### Exercise set
1) In the blog text, what is Nic doing when Mom finds him at 12.48?
2) Continue the blog post about independence and dependence from its last sentence.

12.43 Matt is dressed.

12.44 Mom helps Matt go to the toilet. Mom is a little concerned that Nic is being so quiet.

12.45 Toilet business finished. Mom sees Nic playing nicely in the lounge. Relieved.

12.46 Matt wants to take his drumsticks in the car. Fine, Mom agrees.
Matt wants to take the very large laundry basket into car too. Not fine, Mom disagrees.
Negotiation takes place.

12.47 Matt agrees to taking a small tin along in place of the large laundry basket - it can also be used as a drum. Nic has now disappeared.

12.48 Mom finds Nic - he is eating our pets' food in the kitchen. Mom picks up Nic removing the pellets from his mouth.

12.49 Mom ushers Matt outside the front door whilst holding Nic.

12.55 The cats have been successfully been herded into their car seats. Whew! Ok 5 minutes to get there, dang we are gonna be late.

Thursday, August 18, 2011

My face is all better now...

It was less than a month since my swing broke. Now I'm all better.

Sunday, August 14, 2011

A drag??

What is it about independence that makes most of us crave it and chase after it?

What is it about dependence that freaks us out and that most of us want to avoid at all costs?

Much of society is built upon this. Retirement policies - so that you don't have to rely on your children to look after you when you are old. Disability policies - so that you don't become a burden to your family members should you lose you become disabled. You hear people say "I really don't want to impose!" using this as an excuse to not ask for help. It is considered a compliment if someone says "that woman is strong and independent" - in fact many strive to become this; looking down on those who cannot stand on their own two feet. These don't sound that bad really - what is this blog post all about I hear you asking?

### Information shown

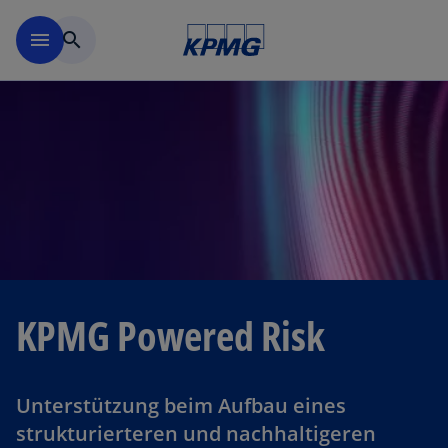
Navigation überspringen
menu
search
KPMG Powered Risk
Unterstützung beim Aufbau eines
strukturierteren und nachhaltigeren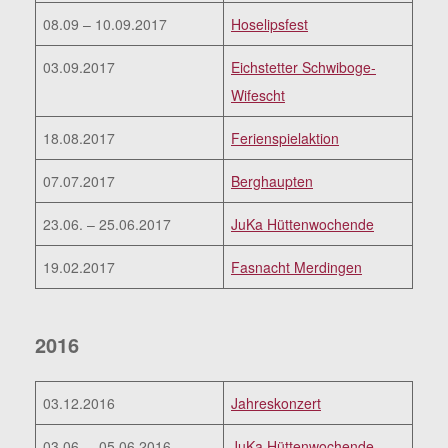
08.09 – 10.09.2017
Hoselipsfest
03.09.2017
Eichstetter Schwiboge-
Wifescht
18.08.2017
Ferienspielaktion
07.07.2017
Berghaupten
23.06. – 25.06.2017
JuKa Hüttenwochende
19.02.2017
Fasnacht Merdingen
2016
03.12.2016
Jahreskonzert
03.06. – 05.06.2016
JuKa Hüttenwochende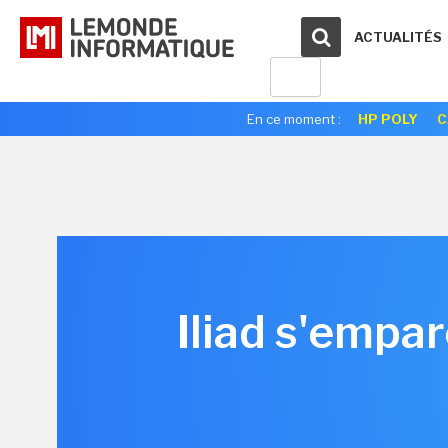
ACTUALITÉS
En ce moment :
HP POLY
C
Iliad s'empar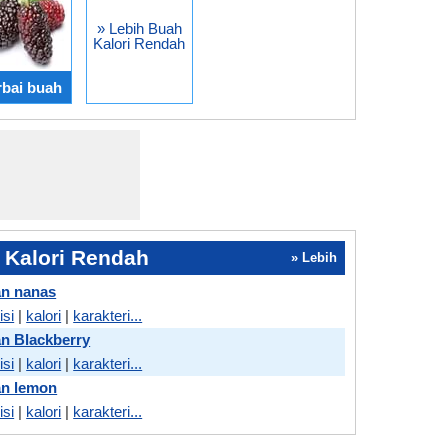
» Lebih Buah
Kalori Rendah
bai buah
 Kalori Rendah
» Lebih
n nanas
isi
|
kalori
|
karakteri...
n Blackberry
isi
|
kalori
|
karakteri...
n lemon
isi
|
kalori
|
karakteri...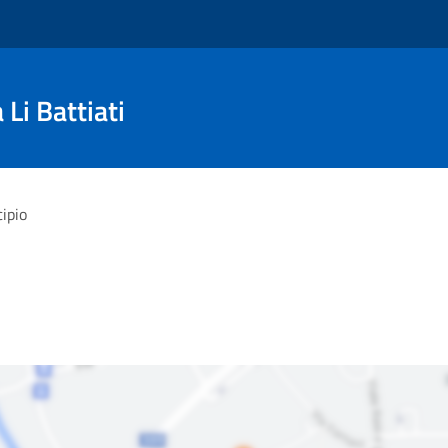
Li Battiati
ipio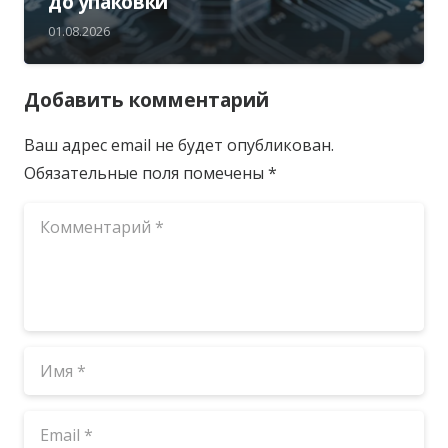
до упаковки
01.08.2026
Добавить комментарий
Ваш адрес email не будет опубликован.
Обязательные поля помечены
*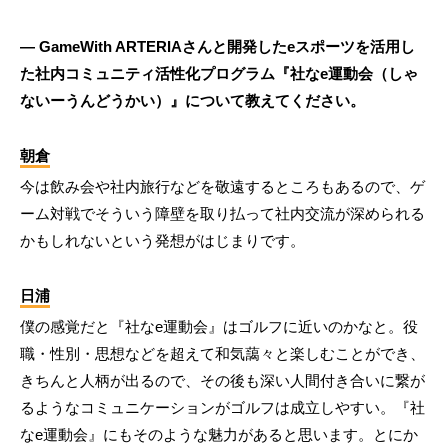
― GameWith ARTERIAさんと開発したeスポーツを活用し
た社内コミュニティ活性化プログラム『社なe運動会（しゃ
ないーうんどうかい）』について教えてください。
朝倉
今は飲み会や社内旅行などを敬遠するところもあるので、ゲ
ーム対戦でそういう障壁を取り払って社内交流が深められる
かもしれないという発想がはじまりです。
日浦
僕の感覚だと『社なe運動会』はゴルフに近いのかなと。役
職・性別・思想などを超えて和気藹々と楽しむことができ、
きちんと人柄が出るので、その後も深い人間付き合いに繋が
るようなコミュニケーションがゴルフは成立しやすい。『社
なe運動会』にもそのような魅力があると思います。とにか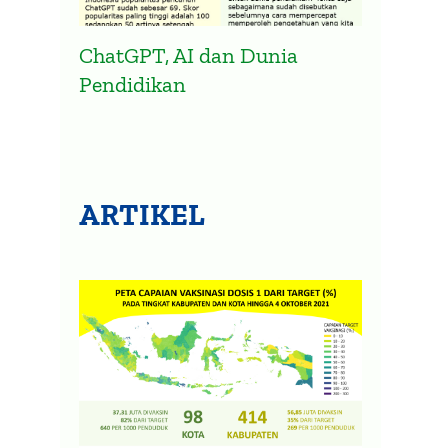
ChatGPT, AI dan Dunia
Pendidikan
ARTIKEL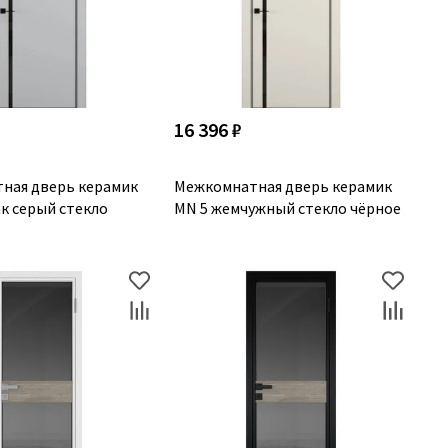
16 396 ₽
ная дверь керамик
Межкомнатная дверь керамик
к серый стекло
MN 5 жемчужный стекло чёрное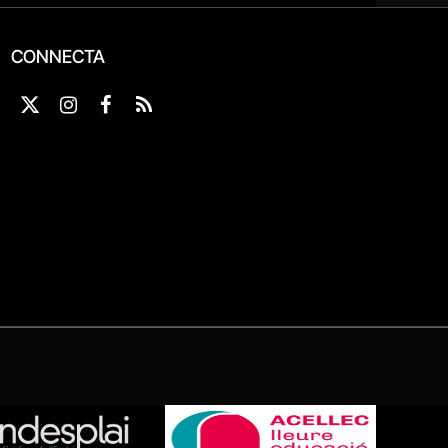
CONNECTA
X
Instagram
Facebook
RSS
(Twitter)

### Results for each task
1) He is eating the pets' food in the kitchen.

2)
I had a conversation last week that really jolted me. I was visiting a professional person regarding an organisation that I am involved with - nothing to do with Matt. I had Matt with me, and he was happily playing on the floor of this man's office. We got to talking about Matt - this man was very interested and had lots of questions. He told me how he had grown up next to a family who had a boy with Down Syndrome who, because of his mother's dedication to his learning, grew up to be able to live by himself. He made some comment about how great it was that this boy "wasn't a drag on someone" as if this had to be avoided at all costs.

Is it really the worst thing to have to care for someone else? Is it really the worst thing if you can't do every thing yourself? Is it?

For me sometimes the opposite can be worse - being so independent that you never need anyone, that you feel in control and impenetrable that you don't let anyone see your inner being. That you live behind a wall of strength that never allows others to touch your heart. Alone, independent, but alone.

And aren't we as humans designed in such a way that we feel most alive when we are loving someone, when we are caring for someone, when we feel needed and feel thay we are making a difference in someone elses life. Ironically our society puts independence on such a pedistal, and yet it is our very interdependence that gives our life meaning.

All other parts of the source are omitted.